Gap detection with the AT1 model.

(A) Plots of cytoplasmic Ca2+ for three representative cells in three experiments in which a step increase in histamine was interrupted by two (expt. 21 & 23) or five (expt. 22) gaps, with the size of the gap changing between experiments as shown. The first two gaps are marked by a black diamond when the gap was detected, based on a manual scoring of any feature of the Ca2+ trajectory that showed a discernible change at the gap (S1 Text).
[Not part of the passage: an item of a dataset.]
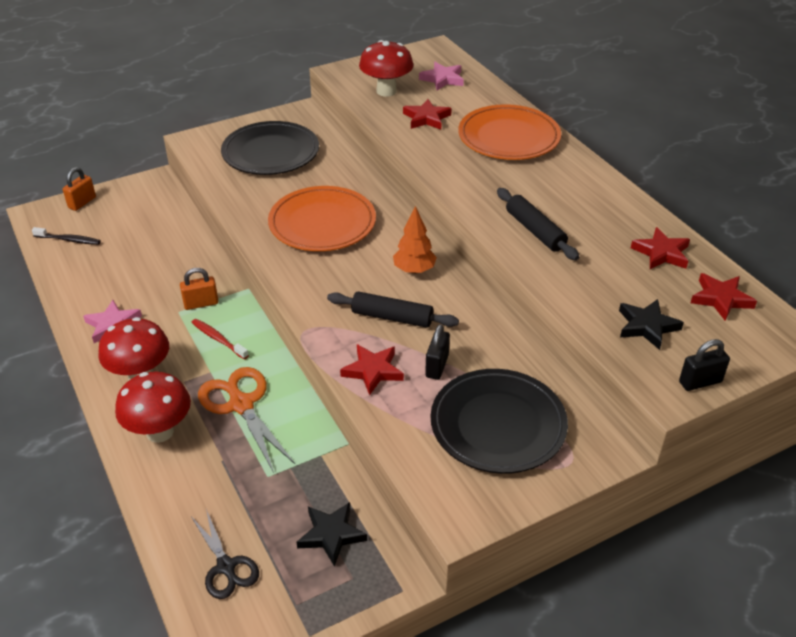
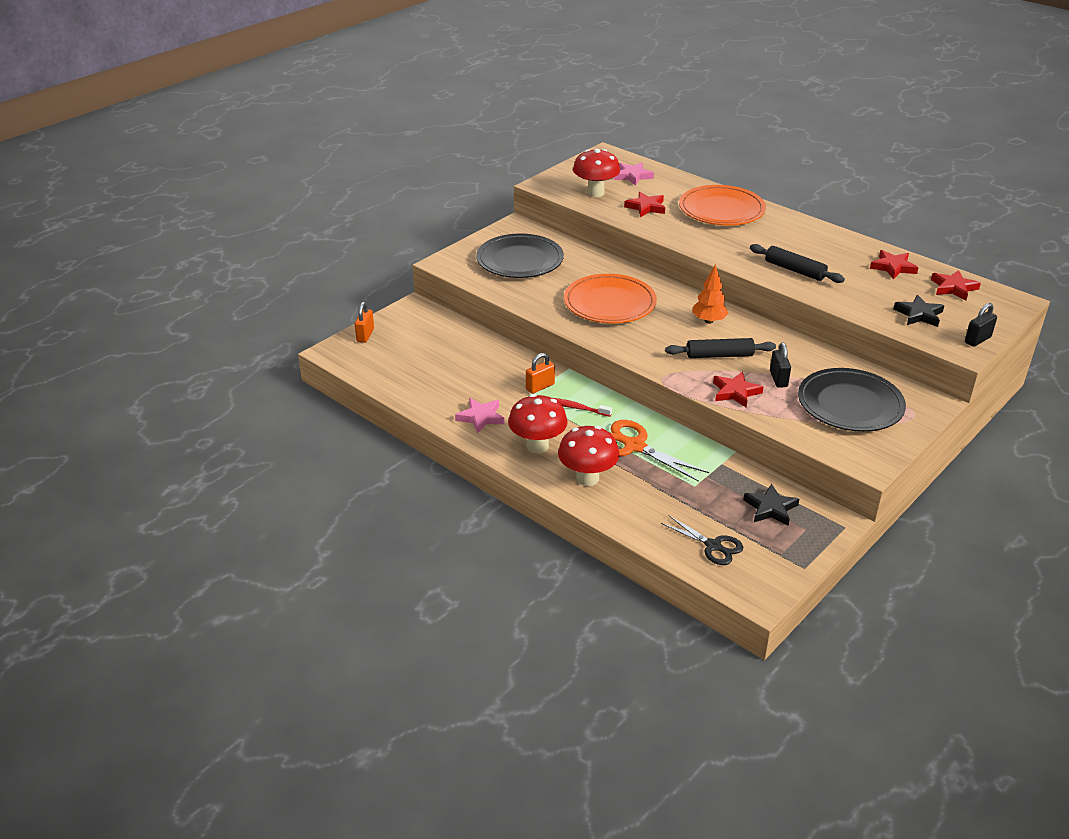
camera: 20 degrees left, 5 degrees down
black toothbrush [32,227,101,245] -> none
The percentage of cells that detect the first gap steadily increases with gap size but cells 21-3, 21-8 and 22-171 are able to detect the second gap despite missing the first. (B) Plots of cytoplasmic Ca2+ (blue) and IP3 (black) for the AT1 model responding to a step increase in histamine interrupted by two gaps of 15 seconds. The initial Ca ER and the timescale for IP3 decay, τ, were chosen as shown (τ corresponds to ir−1 in S1 Text), with the other initial conditions and parameter values as in the original paper. As τ decreases below the gap duration, the second gap is detected when τ = 10 sec and then both gaps are detected when τ = 5 sec. (C) The middle simulation in B is repeated with initial Ca ER lowered from 19 μM to 15 μM and both gaps are then detected.